**Tâche demandée 1**
D'après le passage sur la tache de l'âme, d'où vient cette tache ?

**Passage fourni**
+===+

3. La tache de l'âme vient de son contact, par l'amour, avec une réalité temporelle, on l'a déjà dit. Or, dans le péché véniel, ce contact existe, par un amour désordonné. Donc, le péché véniel introduit dans l'âme une tache.
En sens contraire, lorsque le Seigneur a voulu, comme dit l'Apôtre (Éphésiens 5.25), « se présenter à lui-même une Église éclatante n'ayant ni tache ni ride », cela veut dire, d'après la Glose, « n'ayant rien de criminel ». C'est donc, semble-t-il, le propre du péché mortel de produire une tache dans l'âme.

+===+

**Matériel fourni**
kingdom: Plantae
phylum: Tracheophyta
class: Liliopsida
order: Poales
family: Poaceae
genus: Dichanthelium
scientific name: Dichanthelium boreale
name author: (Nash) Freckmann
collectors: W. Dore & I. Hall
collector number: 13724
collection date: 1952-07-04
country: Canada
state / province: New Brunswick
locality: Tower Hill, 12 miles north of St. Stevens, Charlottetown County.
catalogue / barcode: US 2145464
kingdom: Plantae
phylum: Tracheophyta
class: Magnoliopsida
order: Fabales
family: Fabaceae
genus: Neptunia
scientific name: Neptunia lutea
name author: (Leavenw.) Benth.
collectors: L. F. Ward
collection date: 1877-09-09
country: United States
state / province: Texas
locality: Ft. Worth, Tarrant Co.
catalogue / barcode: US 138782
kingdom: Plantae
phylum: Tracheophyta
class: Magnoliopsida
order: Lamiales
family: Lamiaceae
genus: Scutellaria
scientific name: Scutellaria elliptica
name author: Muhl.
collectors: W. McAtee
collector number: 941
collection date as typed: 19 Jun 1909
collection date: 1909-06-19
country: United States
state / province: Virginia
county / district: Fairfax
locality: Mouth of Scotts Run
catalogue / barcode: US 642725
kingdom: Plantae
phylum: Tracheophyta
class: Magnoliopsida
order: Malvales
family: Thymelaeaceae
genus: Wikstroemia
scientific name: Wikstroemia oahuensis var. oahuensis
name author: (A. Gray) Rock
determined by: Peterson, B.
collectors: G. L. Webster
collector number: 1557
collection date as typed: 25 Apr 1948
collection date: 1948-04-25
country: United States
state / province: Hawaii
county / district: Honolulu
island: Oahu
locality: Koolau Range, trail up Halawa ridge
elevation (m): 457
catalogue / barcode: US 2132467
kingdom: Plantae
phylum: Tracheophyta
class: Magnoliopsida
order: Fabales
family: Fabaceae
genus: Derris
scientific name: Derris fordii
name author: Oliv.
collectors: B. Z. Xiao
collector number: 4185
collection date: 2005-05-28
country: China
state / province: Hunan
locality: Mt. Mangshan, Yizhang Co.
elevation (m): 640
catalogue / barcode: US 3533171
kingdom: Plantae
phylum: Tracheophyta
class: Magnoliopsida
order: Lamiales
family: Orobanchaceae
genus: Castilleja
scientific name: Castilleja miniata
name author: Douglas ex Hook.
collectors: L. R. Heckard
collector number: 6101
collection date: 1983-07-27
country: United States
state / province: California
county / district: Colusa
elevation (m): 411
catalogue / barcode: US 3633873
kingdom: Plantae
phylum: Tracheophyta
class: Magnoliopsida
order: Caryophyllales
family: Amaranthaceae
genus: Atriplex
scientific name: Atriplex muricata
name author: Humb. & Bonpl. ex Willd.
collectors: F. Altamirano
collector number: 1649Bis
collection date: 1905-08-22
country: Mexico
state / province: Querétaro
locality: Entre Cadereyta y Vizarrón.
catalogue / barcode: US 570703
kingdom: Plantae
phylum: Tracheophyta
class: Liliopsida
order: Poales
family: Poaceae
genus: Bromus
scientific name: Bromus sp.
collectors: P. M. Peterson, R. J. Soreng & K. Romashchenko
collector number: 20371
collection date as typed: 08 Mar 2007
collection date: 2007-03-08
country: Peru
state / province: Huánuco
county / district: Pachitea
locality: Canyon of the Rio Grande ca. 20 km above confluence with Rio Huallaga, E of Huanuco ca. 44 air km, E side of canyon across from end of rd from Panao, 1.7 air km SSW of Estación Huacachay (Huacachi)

+===+

**Tâche demandée 2**
Recopiez à l'identique les lignes des enregistrements, en commençant par celle qui contient « collectors: F. Altamirano » et en terminant par celle qui contient « county / district: Pachitea », ces deux lignes incluses.

**Réponse complète 1**
Elle vient du contact de l'âme, par l'amour, avec une réalité temporelle.

**Réponse complète 2**
collectors: F. Altamirano
collector number: 1649Bis
collection date: 1905-08-22
country: Mexico
state / province: Querétaro
locality: Entre Cadereyta y Vizarrón.
catalogue / barcode: US 570703
kingdom: Plantae
phylum: Tracheophyta
class: Liliopsida
order: Poales
family: Poaceae
genus: Bromus
scientific name: Bromus sp.
collectors: P. M. Peterson, R. J. Soreng & K. Romashchenko
collector number: 20371
collection date as typed: 08 Mar 2007
collection date: 2007-03-08
country: Peru
state / province: Huánuco
county / district: Pachitea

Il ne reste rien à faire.